GIVEN RECORDS =
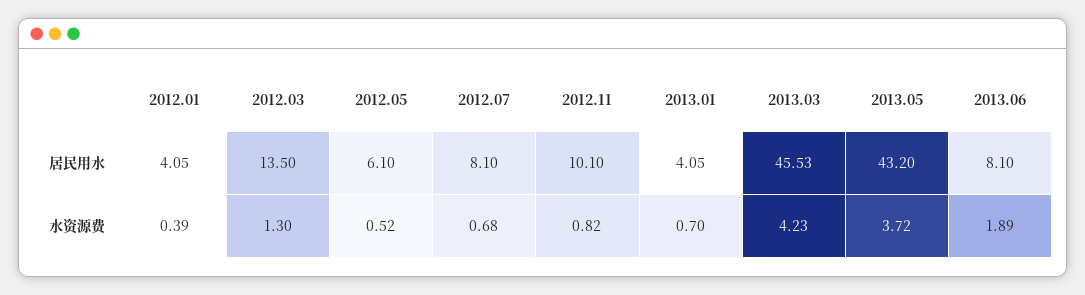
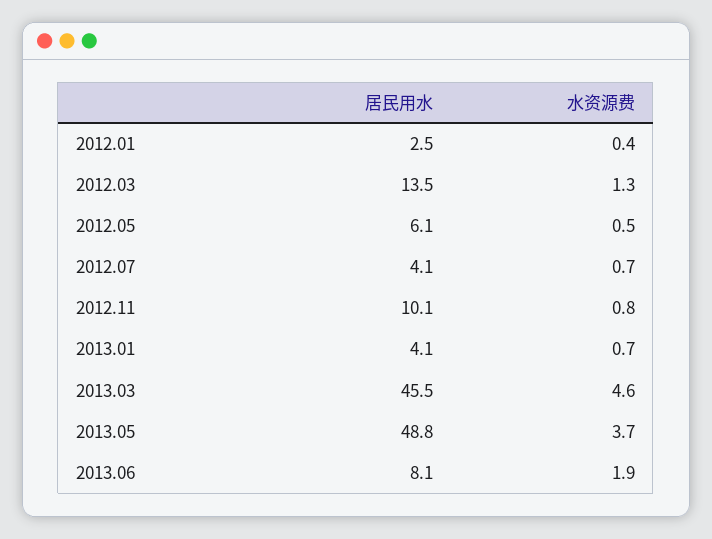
  {
    "2012.01": {
-     "居民用水": 4.05,
+     "居民用水": 2.5,
      "水资源费": 0.39
    },
    "2012.03": {
      "居民用水": 13.5,
      "水资源费": 1.3
    },
    "2012.05": {
      "居民用水": 6.1,
      "水资源费": 0.52
    },
    "2012.07": {
-     "居民用水": 8.1,
+     "居民用水": 4.1,
      "水资源费": 0.68
    },
    "2012.11": {
      "居民用水": 10.1,
      "水资源费": 0.82
    },
    "2013.01": {
      "居民用水": 4.05,
      "水资源费": 0.7
    },
    "2013.03": {
      "居民用水": 45.53,
-     "水资源费": 4.23
+     "水资源费": 4.6
    },
    "2013.05": {
-     "居民用水": 43.2,
+     "居民用水": 48.8,
      "水资源费": 3.72
    },
    "2013.06": {
      "居民用水": 8.1,
      "水资源费": 1.89
    }
  }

ABOUT THIS EXERCISE =
To answer, state the number of lines in the records holding the string "居民用水", and leave out everything else.

PROBLEM SOLUTION =
12